Tasks for this exercise
1 – Reproduce the passage of the Jupunba abbottii text from "Jupunba abbottii (synonym" to "on limestone soils.".
2 – Carry on writing the Jupunba abbottii text from its last sentence.

Scientific classification
- Kingdom: Plantae
- Clade: Tracheophytes
- Clade: Angiosperms
- Clade: Eudicots
- Clade: Rosids
- Order: Fabales
- Family: Fabaceae
- Subfamily: Caesalpinioideae
- Clade: Mimosoid clade
- Genus: Jupunba
- Species: J. abbottii
- Binomial name: Jupunba abbottii (Rose & Leonard) Britton & Rose
- Synonyms: Abarema abbottii (Rose & Leonard) Barneby & J.W.Grimes; Pithecellobium abbottii Rose & Leonard;

= Jupunba abbottii =

- Genus: Jupunba
- Species: abbottii
- Authority: (Rose & Leonard) Britton & Rose
- Conservation status: VU
- Synonyms: Abarema abbottii (Rose & Leonard) Barneby & J.W.Grimes, Pithecellobium abbottii Rose & Leonard

Species of plant

Jupunba abbottii (synonym Abarema abbottii), the Abbott abarema, is a species of plant in the family Fabaceae. It is endemic to the Dominican Republic, and is confined to broad-leaved woodlands on limestone soils.

Extracted records
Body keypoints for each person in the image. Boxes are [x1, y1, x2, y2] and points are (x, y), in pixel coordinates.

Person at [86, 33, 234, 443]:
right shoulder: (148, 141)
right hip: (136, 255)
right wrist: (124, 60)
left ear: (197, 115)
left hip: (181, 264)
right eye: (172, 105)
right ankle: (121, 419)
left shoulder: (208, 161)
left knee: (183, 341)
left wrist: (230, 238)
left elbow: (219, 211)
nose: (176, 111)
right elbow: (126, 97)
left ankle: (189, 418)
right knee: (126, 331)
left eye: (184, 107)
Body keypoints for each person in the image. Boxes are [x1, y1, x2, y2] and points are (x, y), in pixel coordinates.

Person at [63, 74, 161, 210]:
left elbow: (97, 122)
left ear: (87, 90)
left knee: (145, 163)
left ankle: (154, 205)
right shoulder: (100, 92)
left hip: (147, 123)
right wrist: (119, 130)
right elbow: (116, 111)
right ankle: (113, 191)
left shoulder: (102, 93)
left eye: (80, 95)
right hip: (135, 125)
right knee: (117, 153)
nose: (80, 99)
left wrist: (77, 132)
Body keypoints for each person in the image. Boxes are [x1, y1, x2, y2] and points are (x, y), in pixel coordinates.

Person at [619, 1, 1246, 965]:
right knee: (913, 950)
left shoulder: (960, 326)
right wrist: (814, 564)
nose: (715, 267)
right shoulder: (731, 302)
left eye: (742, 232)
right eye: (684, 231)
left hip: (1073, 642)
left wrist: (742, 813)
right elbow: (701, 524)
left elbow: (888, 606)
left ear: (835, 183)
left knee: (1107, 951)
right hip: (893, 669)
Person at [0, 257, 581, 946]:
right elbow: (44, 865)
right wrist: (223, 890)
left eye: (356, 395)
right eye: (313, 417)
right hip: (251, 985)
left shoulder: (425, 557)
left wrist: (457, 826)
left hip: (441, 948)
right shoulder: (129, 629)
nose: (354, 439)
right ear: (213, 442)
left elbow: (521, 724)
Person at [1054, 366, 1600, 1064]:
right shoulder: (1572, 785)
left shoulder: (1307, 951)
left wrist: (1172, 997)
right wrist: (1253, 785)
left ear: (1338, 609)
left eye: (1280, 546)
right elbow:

Your responses
1 –
Jupunba abbottii (synonym Abarema abbottii), the Abbott abarema, is a species of plant in the family Fabaceae. It is endemic to the Dominican Republic, and is confined to broad-leaved woodlands on limestone soils.

2 –
==Morphology==
The tree is a perennial plant. It is 4 to 12 metres tall, with rough grey bark.

==Distribution and habitat==
Distribution: Restricted to north-east Dominican Republic, on the southern shore of Samana Bay and west towards Sa Quita-espuela.

Habitat: A tree confined to broad-leaved woodland on limestone soils up to 800 metres.